One, we operate in a hot sector and two, people are kind of wondering since the stock got smashed -- can it recover and is the story intact? Was it just this quarter? Is there some problem with the house or with the neighborhood? And we are trying to tell people that the neighborhood is awesome and our house needed some work and we have it under control.

In other words, Limelight took some lumps in the fourth quarter, but the long-term business opportunity remains intact. Mr. Malhotra likes the long-term growth prospects in the content delivery market, and he would argue that this weak quarter was a rare speed bump along the road to bigger and better things.

2. Limelight is getting aggressive

The plan seems like the most aggressive one you've seen from us in our 10-year history. We've never talked about growth or improving profitability like this.

Management expects adjusted earnings to land between $0.10 and $0.20 per share in 2019, up from $0.12 in 2018. The company's bottom-line improvements were more about reducing losses than increasing earnings for many years but are now turning into clear-cut profitability boosts.

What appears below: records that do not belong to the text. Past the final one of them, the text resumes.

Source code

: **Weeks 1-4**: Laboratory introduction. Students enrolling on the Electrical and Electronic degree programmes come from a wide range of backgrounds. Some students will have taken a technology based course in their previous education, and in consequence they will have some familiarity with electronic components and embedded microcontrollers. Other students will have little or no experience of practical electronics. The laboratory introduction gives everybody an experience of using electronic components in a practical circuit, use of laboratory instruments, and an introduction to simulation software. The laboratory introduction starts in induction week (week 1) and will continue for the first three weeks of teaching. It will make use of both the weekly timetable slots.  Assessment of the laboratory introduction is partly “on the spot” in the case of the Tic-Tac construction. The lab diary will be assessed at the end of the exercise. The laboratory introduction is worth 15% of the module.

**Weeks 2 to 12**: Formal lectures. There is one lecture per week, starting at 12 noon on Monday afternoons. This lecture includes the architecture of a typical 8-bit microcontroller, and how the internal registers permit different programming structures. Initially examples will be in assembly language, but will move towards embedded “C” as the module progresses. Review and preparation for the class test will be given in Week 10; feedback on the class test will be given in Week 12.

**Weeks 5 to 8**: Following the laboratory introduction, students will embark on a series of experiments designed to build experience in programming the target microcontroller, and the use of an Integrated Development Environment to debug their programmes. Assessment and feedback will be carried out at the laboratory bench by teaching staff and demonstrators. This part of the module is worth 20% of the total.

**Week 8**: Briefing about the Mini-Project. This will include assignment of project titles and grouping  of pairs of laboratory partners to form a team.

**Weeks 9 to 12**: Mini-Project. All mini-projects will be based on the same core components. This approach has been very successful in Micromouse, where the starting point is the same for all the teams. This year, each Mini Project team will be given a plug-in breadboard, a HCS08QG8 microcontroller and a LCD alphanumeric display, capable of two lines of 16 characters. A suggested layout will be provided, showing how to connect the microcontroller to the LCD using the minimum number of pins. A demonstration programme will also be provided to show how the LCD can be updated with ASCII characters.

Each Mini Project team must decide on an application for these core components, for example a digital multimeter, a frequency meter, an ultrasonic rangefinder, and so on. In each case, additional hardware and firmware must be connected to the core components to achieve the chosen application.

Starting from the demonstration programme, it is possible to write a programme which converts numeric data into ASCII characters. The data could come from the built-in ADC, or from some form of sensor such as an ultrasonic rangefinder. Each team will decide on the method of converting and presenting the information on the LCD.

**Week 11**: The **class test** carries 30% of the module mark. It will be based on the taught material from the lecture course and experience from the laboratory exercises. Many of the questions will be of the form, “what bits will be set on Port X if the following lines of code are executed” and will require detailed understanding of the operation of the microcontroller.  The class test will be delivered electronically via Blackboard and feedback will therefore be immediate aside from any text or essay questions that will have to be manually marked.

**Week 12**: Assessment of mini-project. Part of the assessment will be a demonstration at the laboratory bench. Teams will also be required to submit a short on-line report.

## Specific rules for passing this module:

On the top line, Limelight suffered shrinking revenues for many years but now expects a 12% year-over-year gain in 2019. That would be the strongest sales growth this company has recorded since 2010.

So Sajid isn't mincing words here. The company really is setting ambitious goals for 2019.

3. Don't call it a comeback

If you put the fourth quarter aside, 2018 was better than 2017 on every metric. Expenses were lower, gross margin was higher, revenue was higher, profits were higher, EBITDA was higher. And 2017 was better than 2016. So we have been on this trajectory where, year after year, we improve our company. And we expect 2019 will be a whole lot better than 2018 across every metric.

To be clear, that positive trajectory started in 2015 and 2016. Investors who tapped this stock three years ago have enjoyed a 140% return so far amid steady improvements across Limelight's financial platform. The optimistic next-year guidance really shouldn't come as a surprise against that fruitful slice of recent history.

4. Today's growth engines

The highest-quality traffic for us comes in a couple of different flavors. It's video-related, whether it's live video or stored video, and more recently it's ultra-low-latency video streaming. Our capabilities in video delivery are pretty strong so we have focused on that kind of content. We continue to very judiciously view what kind of traffic we take on and at what prices, and what we don't want to take.

These are not cookie-cutter services, easily replaced by industry rivals or by a client's in-house infrastructure. Limelight is focusing on the development and implementation of high-quality media-delivery services with unique selling points such as low latency and scalable video streams in many different formats. The price wars of years gone by have turned into a battle over service quality, and Limelight is performing well enough in these battles to leave some lower-margin contracts on the table.

5. How important is Fortnite?

We are part of the Fortnite story when Epic Games delivers game updates. Fortnite is one of the biggest game downloads there is but it doesn't happen every day or three times a day. For 12 hours or 24 hours after every new release, we deliver a very high amount of downloads and then it goes away for a few weeks or a few months. If you compare that to someone like Amazon (AMZN -0.89%) Prime Video, for whom we deliver video streams, that is more consistent hour after hour, day after day, in multiple parts of the world.

So the biggest video game in years does have a place in Limelight's client portfolio, but the stop-and-go data traffic that it produces isn't a game changer for this company. Simple game updates fall in the lower-margin business bucket for Limelight. It's certainly a welcome revenue stream but not a wildly profitable one. That's why the company is turning its attention to more demanding fare such as video streaming.